Exercise requirements: In the data below, change every "torso" to "upper body" and leave all other words untouched. Give the lines back without the pictures.

Dataset items:
::::::::
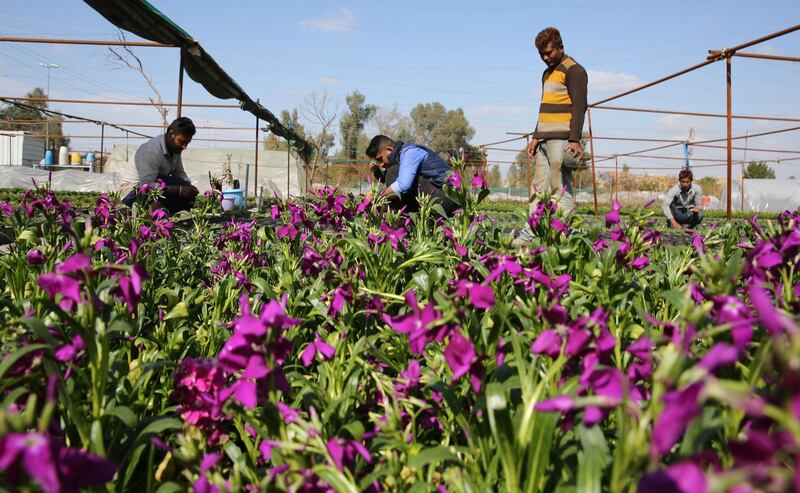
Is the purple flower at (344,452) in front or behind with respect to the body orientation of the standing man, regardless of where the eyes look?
in front

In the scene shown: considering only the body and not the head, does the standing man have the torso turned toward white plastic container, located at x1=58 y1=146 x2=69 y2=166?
no

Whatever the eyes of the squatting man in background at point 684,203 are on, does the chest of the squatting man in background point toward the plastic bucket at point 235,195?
no

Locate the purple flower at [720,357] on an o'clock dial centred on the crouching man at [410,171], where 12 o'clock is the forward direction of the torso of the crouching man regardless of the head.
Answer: The purple flower is roughly at 9 o'clock from the crouching man.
::::::::
Exercise response:
Is the purple flower at (344,452) in front or behind with respect to the body orientation of the standing man, regardless of where the eyes look?
in front

In the scene shown: considering only the body and not the head, does the standing man have the upper body turned toward white plastic container, located at x1=58 y1=146 x2=69 y2=166?
no

Whatever the eyes of the squatting man in background at point 684,203 are on, does the chest of the squatting man in background point toward the plastic bucket at point 235,195?
no

Locate the purple flower at [720,357] on an o'clock dial centred on the crouching man at [410,171], where 12 o'clock is the forward direction of the upper body of the crouching man regardless of the head.
Answer: The purple flower is roughly at 9 o'clock from the crouching man.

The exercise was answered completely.